I am supposed to figure out if the following statement is false or true.
If $I$ is the $n \times n$ identity matrix, and $J$ is an $n \times n$ matrix consisting entirely of ones, then the matrix $$A = I - \frac{J}{n+1}$$ is idempotent (i.e., $A^{2} = A$).

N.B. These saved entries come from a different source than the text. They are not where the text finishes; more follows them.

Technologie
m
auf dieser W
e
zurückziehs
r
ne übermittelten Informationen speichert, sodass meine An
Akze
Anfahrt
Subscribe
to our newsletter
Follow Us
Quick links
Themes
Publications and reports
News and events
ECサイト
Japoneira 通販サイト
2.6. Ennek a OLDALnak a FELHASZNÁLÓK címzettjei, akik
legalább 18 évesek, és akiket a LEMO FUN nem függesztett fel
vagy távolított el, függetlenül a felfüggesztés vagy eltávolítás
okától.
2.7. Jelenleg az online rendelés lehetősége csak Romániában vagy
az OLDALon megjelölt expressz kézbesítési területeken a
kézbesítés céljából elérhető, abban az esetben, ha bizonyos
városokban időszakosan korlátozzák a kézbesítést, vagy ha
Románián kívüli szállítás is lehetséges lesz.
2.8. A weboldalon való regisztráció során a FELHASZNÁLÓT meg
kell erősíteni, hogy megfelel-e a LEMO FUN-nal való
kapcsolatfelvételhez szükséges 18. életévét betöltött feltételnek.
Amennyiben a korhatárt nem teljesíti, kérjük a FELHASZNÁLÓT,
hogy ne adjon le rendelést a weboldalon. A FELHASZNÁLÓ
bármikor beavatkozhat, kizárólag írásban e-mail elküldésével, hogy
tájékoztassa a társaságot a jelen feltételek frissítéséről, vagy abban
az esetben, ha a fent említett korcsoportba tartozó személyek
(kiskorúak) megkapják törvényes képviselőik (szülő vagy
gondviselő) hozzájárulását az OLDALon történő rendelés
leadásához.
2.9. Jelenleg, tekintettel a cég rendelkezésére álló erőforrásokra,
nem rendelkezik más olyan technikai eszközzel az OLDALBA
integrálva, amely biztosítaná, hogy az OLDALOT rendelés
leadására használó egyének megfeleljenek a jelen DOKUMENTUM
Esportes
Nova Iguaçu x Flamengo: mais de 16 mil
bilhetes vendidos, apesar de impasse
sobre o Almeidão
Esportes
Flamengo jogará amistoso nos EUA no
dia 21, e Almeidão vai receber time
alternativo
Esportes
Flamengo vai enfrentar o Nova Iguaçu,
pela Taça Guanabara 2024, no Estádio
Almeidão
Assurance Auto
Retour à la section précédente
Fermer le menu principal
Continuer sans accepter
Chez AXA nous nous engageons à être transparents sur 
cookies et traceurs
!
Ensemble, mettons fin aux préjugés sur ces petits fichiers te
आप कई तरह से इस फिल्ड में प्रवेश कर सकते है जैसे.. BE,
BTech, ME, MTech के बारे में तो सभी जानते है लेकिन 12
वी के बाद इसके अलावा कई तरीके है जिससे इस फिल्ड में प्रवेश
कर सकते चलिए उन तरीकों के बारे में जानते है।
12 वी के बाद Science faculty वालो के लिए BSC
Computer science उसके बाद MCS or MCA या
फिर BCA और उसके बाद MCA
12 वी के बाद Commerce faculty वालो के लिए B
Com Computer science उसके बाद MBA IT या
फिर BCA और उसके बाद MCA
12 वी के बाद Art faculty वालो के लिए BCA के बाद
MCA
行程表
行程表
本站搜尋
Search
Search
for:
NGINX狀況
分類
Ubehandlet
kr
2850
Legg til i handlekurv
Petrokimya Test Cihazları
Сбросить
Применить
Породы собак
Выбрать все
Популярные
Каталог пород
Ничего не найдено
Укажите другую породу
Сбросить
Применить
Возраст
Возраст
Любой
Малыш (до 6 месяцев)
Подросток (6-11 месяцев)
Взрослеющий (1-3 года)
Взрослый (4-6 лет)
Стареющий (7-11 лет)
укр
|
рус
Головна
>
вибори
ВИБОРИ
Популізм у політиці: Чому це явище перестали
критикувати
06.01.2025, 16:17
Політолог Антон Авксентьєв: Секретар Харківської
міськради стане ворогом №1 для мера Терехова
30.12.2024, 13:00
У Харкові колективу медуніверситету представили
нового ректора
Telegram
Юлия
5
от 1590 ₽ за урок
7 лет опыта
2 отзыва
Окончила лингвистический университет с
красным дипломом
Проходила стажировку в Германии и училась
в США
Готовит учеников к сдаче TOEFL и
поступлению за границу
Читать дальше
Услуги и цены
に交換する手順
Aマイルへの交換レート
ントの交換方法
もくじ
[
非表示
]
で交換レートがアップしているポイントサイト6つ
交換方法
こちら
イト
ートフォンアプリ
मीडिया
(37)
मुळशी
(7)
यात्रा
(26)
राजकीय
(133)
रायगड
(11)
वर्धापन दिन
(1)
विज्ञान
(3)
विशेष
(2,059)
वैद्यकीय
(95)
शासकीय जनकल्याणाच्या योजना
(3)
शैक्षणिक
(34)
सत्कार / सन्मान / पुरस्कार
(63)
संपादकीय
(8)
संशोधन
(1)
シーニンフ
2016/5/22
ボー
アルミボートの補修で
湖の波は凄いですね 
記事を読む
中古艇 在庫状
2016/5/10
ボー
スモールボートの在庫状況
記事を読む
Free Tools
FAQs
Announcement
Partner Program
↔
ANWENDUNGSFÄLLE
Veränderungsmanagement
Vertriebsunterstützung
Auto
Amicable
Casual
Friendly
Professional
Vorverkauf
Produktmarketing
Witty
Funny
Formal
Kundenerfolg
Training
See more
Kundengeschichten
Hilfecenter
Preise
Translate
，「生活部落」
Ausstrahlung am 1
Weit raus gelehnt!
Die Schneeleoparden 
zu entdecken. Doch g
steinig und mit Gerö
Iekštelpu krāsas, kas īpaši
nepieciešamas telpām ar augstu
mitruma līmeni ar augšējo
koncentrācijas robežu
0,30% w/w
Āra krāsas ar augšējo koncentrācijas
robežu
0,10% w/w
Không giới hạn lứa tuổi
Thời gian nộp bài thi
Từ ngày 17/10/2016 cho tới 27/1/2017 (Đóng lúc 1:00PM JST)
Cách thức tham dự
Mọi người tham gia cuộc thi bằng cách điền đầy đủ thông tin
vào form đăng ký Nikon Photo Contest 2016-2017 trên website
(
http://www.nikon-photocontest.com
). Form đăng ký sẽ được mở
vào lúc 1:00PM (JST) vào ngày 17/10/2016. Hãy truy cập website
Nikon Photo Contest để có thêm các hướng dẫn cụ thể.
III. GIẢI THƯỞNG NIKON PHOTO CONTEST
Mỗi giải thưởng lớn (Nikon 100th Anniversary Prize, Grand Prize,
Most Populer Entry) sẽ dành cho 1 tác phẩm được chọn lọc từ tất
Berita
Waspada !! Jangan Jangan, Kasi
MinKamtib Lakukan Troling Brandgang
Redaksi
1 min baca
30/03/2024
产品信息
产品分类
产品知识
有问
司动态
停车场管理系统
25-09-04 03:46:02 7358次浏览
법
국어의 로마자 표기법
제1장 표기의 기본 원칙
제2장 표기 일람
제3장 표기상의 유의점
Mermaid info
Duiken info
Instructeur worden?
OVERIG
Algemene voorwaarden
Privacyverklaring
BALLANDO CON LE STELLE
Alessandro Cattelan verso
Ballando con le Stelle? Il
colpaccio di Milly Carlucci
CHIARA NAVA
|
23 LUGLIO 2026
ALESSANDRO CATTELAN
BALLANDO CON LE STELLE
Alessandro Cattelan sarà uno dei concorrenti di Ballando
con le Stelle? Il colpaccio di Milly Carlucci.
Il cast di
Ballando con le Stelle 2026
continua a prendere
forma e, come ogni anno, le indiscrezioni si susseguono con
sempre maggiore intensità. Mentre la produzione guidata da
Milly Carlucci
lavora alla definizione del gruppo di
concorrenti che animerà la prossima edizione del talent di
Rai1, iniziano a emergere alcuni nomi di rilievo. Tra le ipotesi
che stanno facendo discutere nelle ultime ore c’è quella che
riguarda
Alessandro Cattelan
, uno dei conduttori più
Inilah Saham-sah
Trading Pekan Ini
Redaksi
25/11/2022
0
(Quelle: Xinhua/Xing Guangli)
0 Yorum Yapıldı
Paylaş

I understand obviously what $I$ and $J$ are, my issue is with the $A = I - \frac{J}{n+1}$. I searched my textbook and found no reference to it. What does it mean?
On
It is not hard to manually obtain $J^2=nJ$. Now it's just a matter of some matrix algebra:
$$A^2=(I-\frac{1}{n+1}J)^2=I^2-\frac{1}{n+1}IJ-\frac{1}{n+1}JI+\frac{1}{(n+1)^2}J^2 = \\ = I - \frac{2}{n+1}J + \frac{n}{(n+1)^2}J = I + \frac{n-2(n+1)}{(n+1)^2}J = \\ = I + \frac{-n-2}{(n+1)^2}J = I - \frac{1}{n+1}J - \frac{1}{(n+1)^2}J = A - \frac{1}{(n+1)^2}J \neq A$$
As you can see, $A$ is not idempotent.
The expression $A = I - \frac{J}{n+1}$ is matrix addition, where $\frac{J}{n+1}$ represents scalar multiplication of the matrix $J$ by $\frac{1}{n+1}$. Since the matrix $J$ consists completely of $1$s, each entry of the scaled matrix $\frac{J}{n+1}$ is $\frac{1}{n+1}$. Here is the matrix addition:
$$ I - \frac{J}{n+1} = \left[\begin{array}{cccc} 1 & 0 & \cdots & 0 \\ 0 & 1 & \cdots & 0 \\ \vdots & \vdots & \ddots & \vdots \\ 0 & 0 & \cdots & 1 \\ \end{array}\right] - \left[\begin{array}{cccc} \frac{1}{n+1} & \frac{1}{n+1} & \cdots & \frac{1}{n+1} \\ \frac{1}{n+1} & \frac{1}{n+1} & \cdots & \frac{1}{n+1} \\ \vdots & \vdots & \ddots & \vdots \\ \frac{1}{n+1} & \frac{1}{n+1} & \cdots & \frac{1}{n+1} \\ \end{array}\right]$$
$$ \implies A = \left[\begin{array}{cccc} \frac{n}{n+1} & \frac{-1}{n+1} & \cdots & \frac{-1}{n+1} \\ \frac{-1}{n+1} & \frac{n}{n+1} & \cdots & \frac{-1}{n+1} \\ \vdots & \vdots & \ddots & \vdots \\ \frac{-1}{n+1} & \frac{-1}{n+1} & \cdots & \frac{n}{n+1} \\ \end{array}\right] $$
An interesting matrix. You could describe it by $A_{ij}=\frac{n}{n+1}$ if $i=j$ and $A_{ij}=\frac{-1}{n+1}$ if $i\neq j$.